Late last month, former Goldman Sachs exec Gary Cohn made news after Goldman Sachs revealed that, in order to cut ties with their former COO, they had to pay him a massive lump sum of money – roughly $285 million in bonuses that would have been paid to him in the future – in order for him to be able to accept the position of Director of the National Economic Council. That massive windfall raised many eyebrows, including the eyebrows of one Elizabeth Warren, who sent a letter to Cohn last week which asked him, among other things, to recuse himself from any decisions that would affect Goldman Sachs.
Senator Elizabeth Warren, a Democrat from Massachusetts, and Senator Tammy Baldwin, a Democrat from Wisconsin, sent a sternly worded letter to Cohn, urging that Cohn recuse himself from any decisions that would affect his former employer. In the letter, Warren and Baldwin state that Cohn should recuse himself from matters that may "have a significant indirect impact on Goldman Sachs" for as long as he serves in the Trump administration. The letter mentioned that typical recusal periods last for one year, but members of Trump's administration will be required to sign paperwork that extends that time period to two years.
Warren and Baldwin said the following in the letter, regarding Cohn's role, "[Cohn's role] "requires a leader who does not play favorites, but focuses on every aspect of the economy, and a leader who will pay as much attention to the needs of the middle-class worker that drive the U.S. economy as he or she will to the billionaires that sit at the top."

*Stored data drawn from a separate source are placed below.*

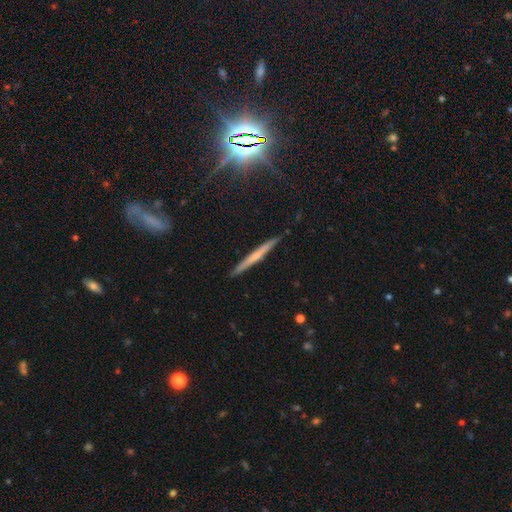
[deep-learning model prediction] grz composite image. It shows a featured or disk galaxy (53%) viewed edge-on (97%) with no central bulge (59%). Merging: none (90%).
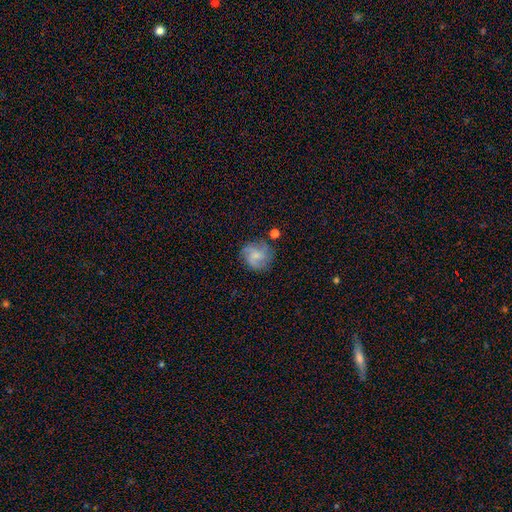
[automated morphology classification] smooth_or_featured: featured or disk (p=0.61) [alt: smooth p=0.30]
disk_edge_on: no (p=0.98) [alt: yes p=0.02]
bar: no (p=0.58) [alt: weak p=0.36]
has_spiral_arms: yes (p=0.90) [alt: no p=0.10]
spiral_winding: medium (p=0.47) [alt: tight p=0.28]
spiral_arm_count: 3 (p=0.43) [alt: can't tell p=0.19]
bulge_size: small (p=0.47) [alt: moderate p=0.27]
merging: none (p=0.69) [alt: minor disturbance p=0.19]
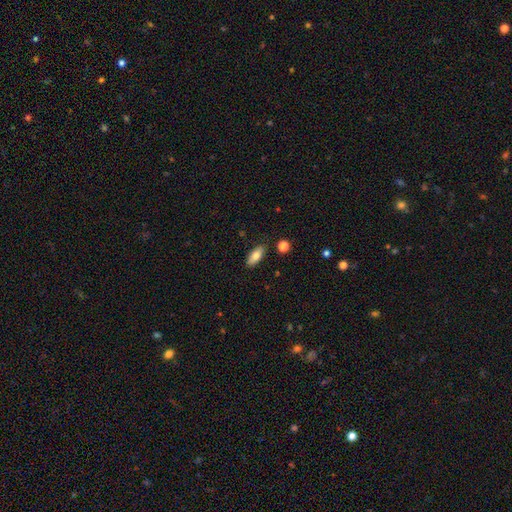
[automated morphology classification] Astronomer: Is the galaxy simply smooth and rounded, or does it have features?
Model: smooth — 78%.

In addition, they are asking that the 56-year-old immediately pay taxes on the millions of dollars he made from Goldman Sachs. A federal law that is designed to help newly minted government officials comply with federal ethics laws, does allow Cohn to defer taxes on gains he'd receive by divesting his stake in Goldman.

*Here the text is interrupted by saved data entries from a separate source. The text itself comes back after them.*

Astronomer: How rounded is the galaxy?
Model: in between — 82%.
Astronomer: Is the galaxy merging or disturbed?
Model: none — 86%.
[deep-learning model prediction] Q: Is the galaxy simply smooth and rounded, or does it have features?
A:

By law, Cohn would be able to apply for a certificate of divestiture, which would legally allow him to sell his common shares, all while deferring the capital gains tax; if he reinvests in approved securities like mutual funds or Treasury bills, securities that won't open him up to conflicts of interest.
Cohn said in an interview that he and the administration are focusing on making business regulation a top priority, including financial services regulation. "We're going to attack all aspects of Dodd-Frank," said Cohn. He also said in another interview that he and members of Congress have been meeting and focusing on two important goals: cutting corporate income taxes and cutting individual taxes, "especially for lower earners."